Ashton grozi Łukaszence sankcjami wizowymi
Szefowa unijnej dyplomacji Catherine Ashton wprost zagroziła prezydentowi Białorusi Alaksandrowi Łukaszence zakazem wjazdu do UE, jeśli nie zostaną uwolnieni wszyscy zatrzymani po białoruskich wyborach. Zapowiedziała, że reakcja UE będzie zrównoważona.
"W krótkim terminie przywrócenie zakazu wjazdu dla prezydenta Łukaszenki oraz rozszerzenie tego zakazu na inne określone osoby jest oczywiście opcją, jeśli nie zostaną uwolnieni wszyscy zatrzymani" - powiedziała w środę Ashton w debacie plenarnej Parlamentu Europejskiego w Strasburgu.
Dodała, że reakcja UE na sfałszowane wybory i powyborcze represje "musi być wyważona, musi uwzględniać dobrze nakierowane środki przeciwko władzom Białorusi, ale jednocześnie musimy prowadzić dialog ze społeczeństwem obywatelskim". Dlatego zapowiedziała wsparcie dla studentów, wolnych mediów i organizacji pozarządowych. Zachęciła też konsulaty krajów UE w Mińsku, by uprościły wydawanie wiz Białorusinom.
"Nadszedł czas, aby działać" - powiedziała. O tym, jakie sankcje podejmie UE wobec Białorusi, zadecydują 31 stycznia w Brukseli ministrowie spraw zagranicznych "27".
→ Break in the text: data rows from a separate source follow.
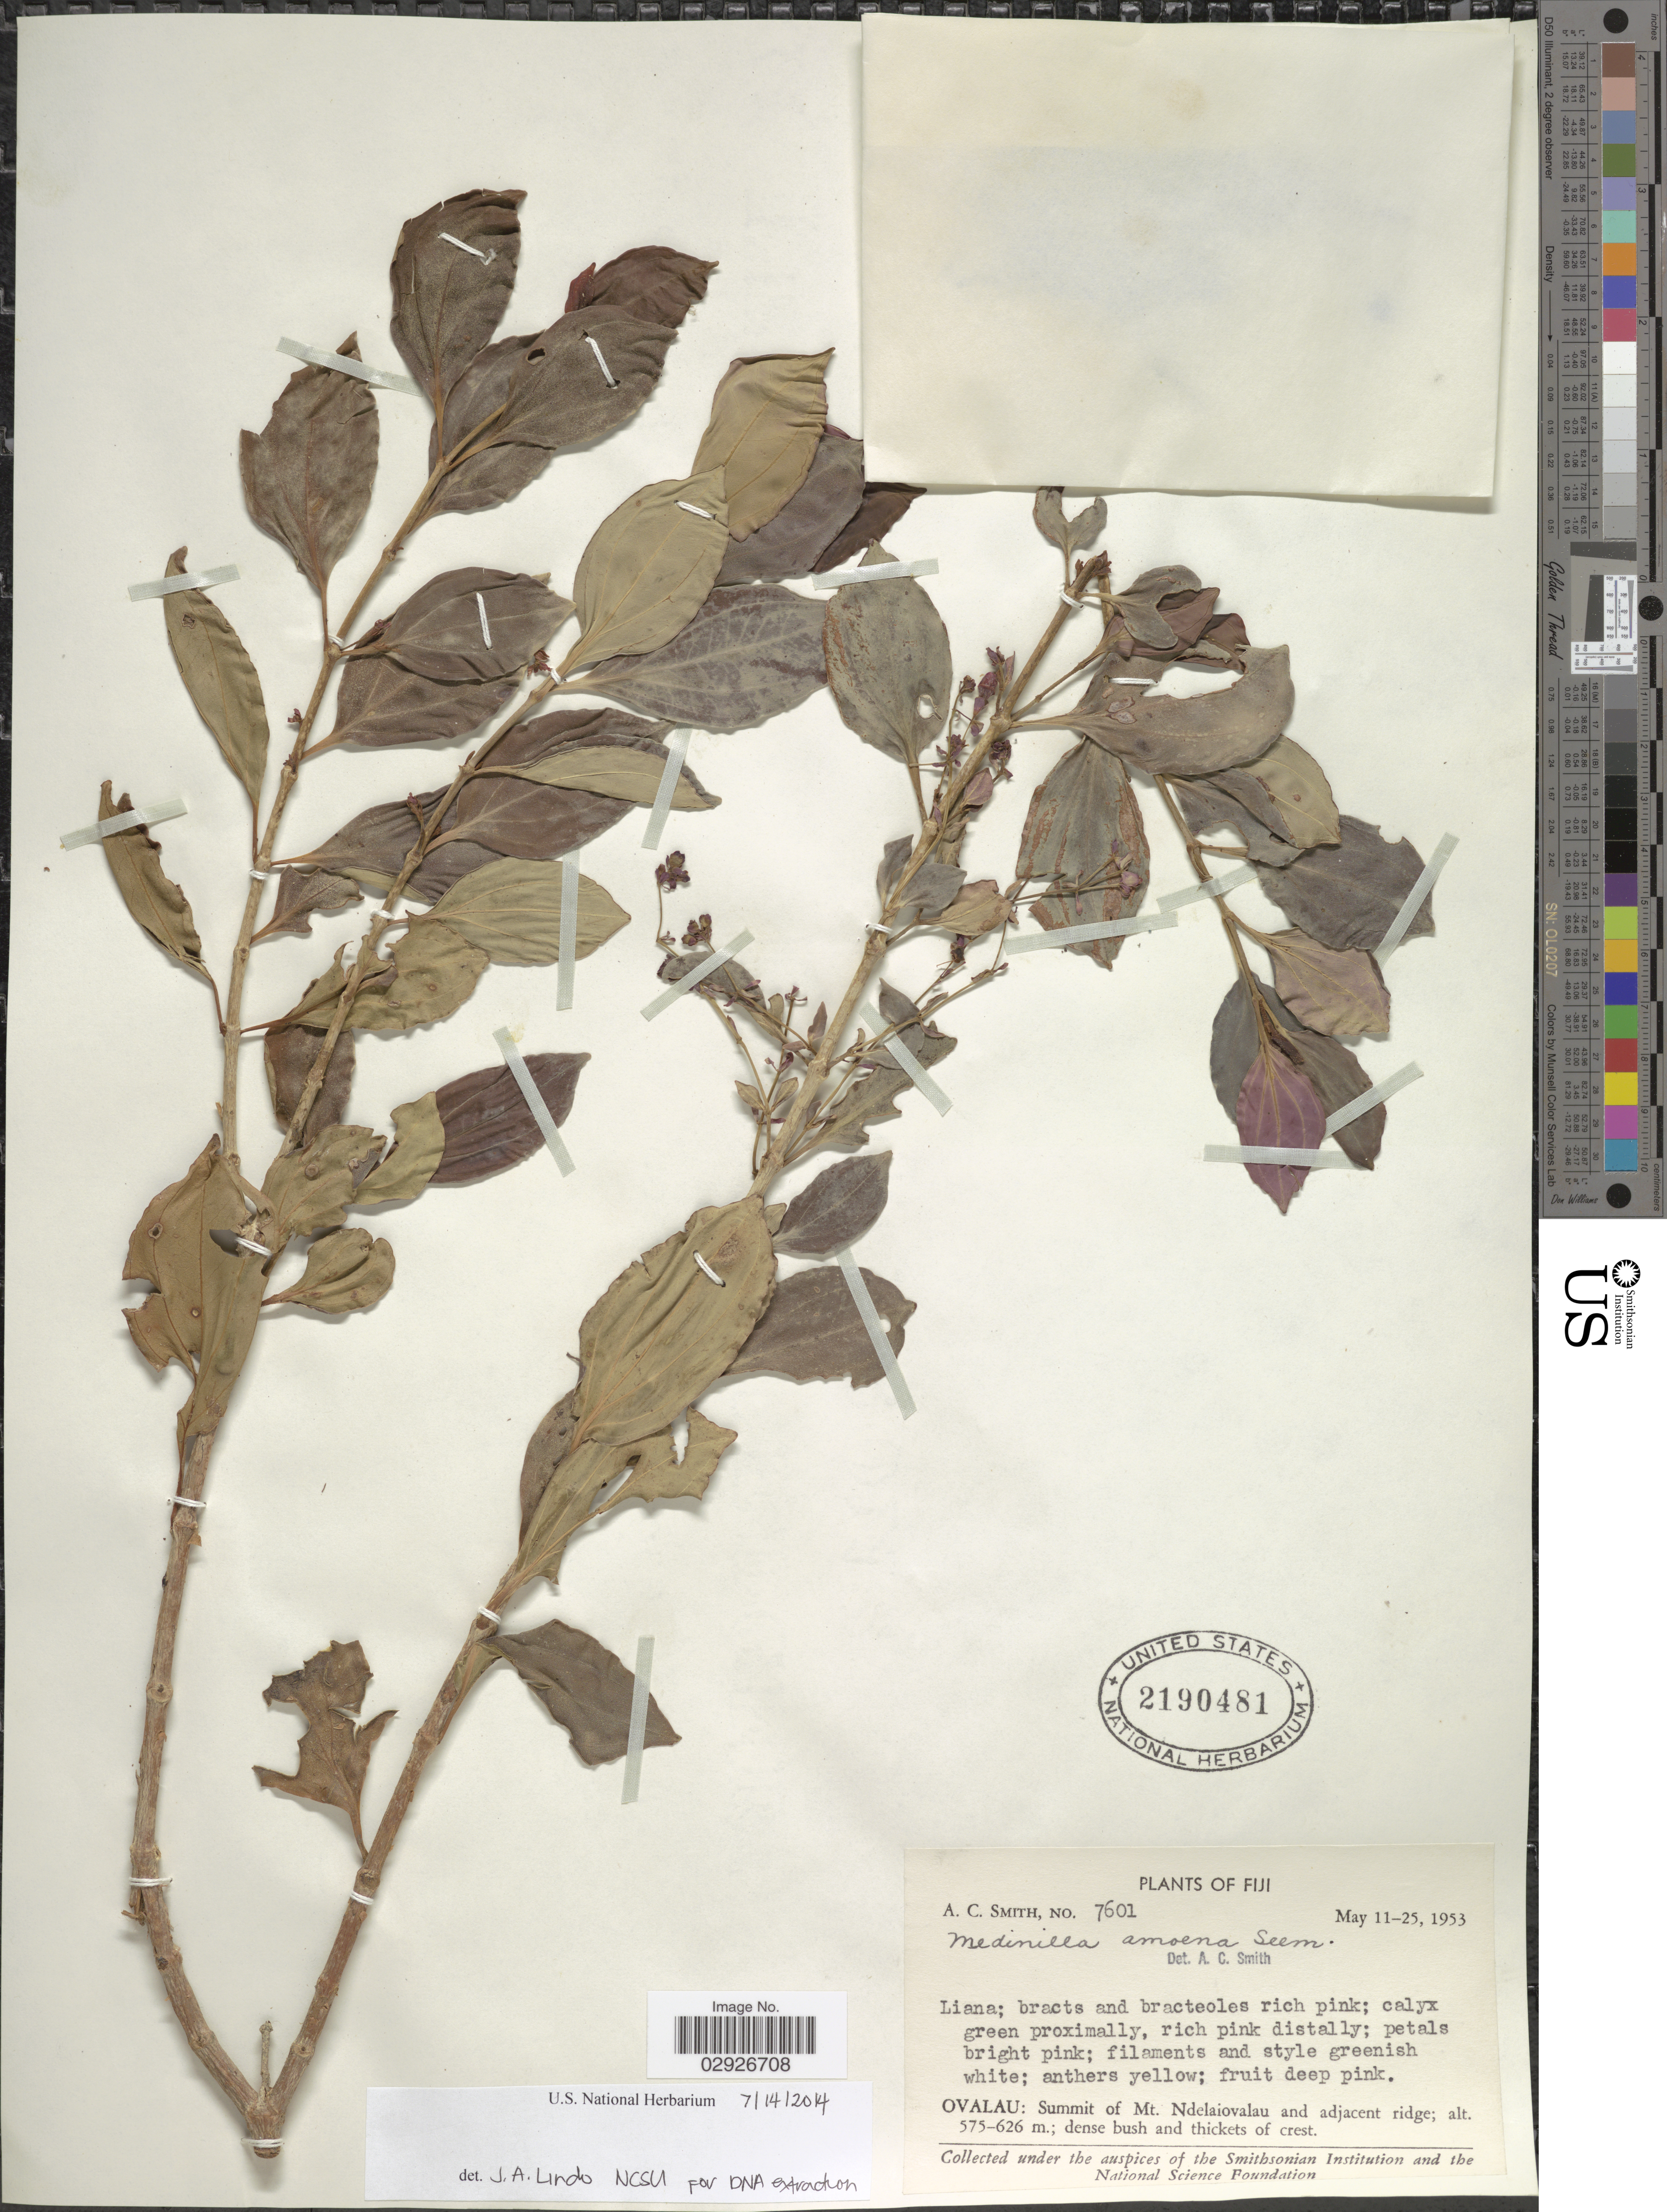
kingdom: Plantae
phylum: Tracheophyta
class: Magnoliopsida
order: Myrtales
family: Melastomataceae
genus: Medinilla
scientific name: Medinilla amoena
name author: Seem.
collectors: A. C. Smith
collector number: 7601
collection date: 1953-05-11/1953-05-25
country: Fiji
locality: Ovalau: Summit of Mt. Ndelaiovalau and adjacent ridge.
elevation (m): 575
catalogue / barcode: US 2190481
Zapowiedziane przez Ashton sankcje wobec reżimu w Mińsku prz jednoczesnym zwiększeniu wsparcia dla społeczeństwa obywatelskiego są zgodne z zaleceniami, jakie PE ma przyjąć w czwartek w niewiążącej rezolucji. Dodatkowo PE opowiada się w niej za sankcjami ekonomicznymi: zamrożeniem pomocy finansowej, jaką Białoruś dostaje m.in. od MFW, oraz zawieszeniem udziału Białorusi w Partnerstwie Wschodnim. Chce też niezależnego śledztwa ws. powyborczych represji.